Researchers led by Sujay Kaushal of the Institute of Ecosystem Studies in Millbrook, N. Y. studied three locations in Baltimore County, Hudson River Valley and the White Mountains in New Hampshire. The team found that over the past 30 years levels of chloride had risen dramatically. Measuring chloride concentrations can detect an increase in salinization because the anion is an important component of many salts. (Table salt, for example, is sodium chloride (NaCl).) Already, many urban and suburban streams exceed the recommended limit for chloride, which is 250 milligrams per liter. Rural waterbodies, meanwhile, can exceed 100 milligrams per liter on a seasonal basis.

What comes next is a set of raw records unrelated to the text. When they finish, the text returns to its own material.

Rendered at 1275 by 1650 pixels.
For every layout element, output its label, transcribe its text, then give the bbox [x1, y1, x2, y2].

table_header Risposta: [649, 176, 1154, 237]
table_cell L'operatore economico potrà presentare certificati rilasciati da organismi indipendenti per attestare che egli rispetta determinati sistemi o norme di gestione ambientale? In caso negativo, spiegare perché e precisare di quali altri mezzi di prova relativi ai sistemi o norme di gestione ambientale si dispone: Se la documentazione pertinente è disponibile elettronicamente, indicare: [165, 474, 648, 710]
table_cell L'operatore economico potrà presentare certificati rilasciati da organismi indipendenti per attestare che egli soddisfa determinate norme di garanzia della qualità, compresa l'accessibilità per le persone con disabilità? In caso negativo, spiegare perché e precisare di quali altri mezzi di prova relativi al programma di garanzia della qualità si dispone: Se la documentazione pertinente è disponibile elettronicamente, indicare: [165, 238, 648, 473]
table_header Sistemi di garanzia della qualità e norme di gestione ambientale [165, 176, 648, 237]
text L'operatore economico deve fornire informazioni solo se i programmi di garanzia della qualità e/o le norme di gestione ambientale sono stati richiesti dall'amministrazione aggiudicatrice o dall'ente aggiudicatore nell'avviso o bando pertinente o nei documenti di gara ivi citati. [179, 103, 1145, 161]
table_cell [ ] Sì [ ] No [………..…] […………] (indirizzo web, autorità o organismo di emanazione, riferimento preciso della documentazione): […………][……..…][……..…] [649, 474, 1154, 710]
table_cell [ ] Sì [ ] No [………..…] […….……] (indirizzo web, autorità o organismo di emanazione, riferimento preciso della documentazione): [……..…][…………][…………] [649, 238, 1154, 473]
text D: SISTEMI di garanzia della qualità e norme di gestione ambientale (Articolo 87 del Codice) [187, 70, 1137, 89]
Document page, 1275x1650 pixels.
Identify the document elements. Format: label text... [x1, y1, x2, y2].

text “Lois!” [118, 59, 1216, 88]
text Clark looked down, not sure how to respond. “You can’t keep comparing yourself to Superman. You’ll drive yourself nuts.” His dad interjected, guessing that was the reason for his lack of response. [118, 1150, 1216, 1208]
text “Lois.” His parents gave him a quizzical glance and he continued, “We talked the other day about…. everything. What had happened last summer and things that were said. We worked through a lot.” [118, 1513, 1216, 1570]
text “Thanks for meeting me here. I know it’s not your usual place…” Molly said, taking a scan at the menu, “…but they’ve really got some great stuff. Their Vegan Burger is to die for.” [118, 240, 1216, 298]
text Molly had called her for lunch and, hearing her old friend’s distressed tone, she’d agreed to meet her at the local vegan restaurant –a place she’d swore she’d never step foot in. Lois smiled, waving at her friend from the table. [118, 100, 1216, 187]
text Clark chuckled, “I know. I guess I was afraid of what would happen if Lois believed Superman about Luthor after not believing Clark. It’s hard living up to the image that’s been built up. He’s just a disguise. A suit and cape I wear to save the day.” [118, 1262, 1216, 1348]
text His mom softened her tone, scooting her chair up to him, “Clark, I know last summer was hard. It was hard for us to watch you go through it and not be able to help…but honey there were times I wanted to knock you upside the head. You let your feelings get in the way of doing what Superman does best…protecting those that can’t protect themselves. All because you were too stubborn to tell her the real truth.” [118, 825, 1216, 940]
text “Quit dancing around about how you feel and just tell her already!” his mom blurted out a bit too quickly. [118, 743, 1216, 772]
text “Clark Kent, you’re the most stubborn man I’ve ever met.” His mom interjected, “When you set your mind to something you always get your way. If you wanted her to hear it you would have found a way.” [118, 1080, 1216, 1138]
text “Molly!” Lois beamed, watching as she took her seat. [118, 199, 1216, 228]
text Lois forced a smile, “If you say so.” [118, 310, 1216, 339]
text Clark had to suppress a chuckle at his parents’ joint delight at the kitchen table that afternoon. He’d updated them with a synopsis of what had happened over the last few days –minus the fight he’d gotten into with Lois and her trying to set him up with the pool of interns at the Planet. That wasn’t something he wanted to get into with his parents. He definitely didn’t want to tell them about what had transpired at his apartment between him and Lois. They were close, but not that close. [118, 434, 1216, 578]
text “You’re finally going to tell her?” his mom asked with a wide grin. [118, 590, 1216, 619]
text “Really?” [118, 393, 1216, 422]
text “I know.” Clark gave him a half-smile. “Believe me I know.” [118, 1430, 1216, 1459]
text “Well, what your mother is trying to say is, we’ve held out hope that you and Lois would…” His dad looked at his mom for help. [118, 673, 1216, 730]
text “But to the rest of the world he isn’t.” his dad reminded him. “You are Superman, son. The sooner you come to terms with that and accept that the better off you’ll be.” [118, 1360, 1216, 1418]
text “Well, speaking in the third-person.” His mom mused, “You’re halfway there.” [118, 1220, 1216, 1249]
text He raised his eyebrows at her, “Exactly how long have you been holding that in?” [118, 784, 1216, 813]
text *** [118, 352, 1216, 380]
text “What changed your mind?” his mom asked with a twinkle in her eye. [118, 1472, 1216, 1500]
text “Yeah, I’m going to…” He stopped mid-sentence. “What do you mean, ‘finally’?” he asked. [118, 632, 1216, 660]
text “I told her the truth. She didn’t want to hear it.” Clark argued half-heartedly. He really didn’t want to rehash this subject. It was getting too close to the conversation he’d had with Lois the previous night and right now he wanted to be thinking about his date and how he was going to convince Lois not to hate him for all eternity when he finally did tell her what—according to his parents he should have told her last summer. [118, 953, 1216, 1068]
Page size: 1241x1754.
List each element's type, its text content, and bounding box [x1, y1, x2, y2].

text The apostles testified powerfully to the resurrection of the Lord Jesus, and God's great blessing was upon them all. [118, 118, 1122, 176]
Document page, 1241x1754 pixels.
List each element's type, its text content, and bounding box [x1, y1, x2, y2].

The increased amount of dissolved solids in the water is strongly correlated to the amount of impervious surfaces such as roads and parking lots. In some regions, the increased use of deicer compounds in the winter caused chloride levels to reach five grams per liter, approximately a quarter of that found in seawater. Because land-use changes so rapidly, the authors conclude that "salinization associated with increasing suburban and urbanization deserves attention as one of the most significant threats to the integrity of freshwater ecosystems in the northeastern U.S."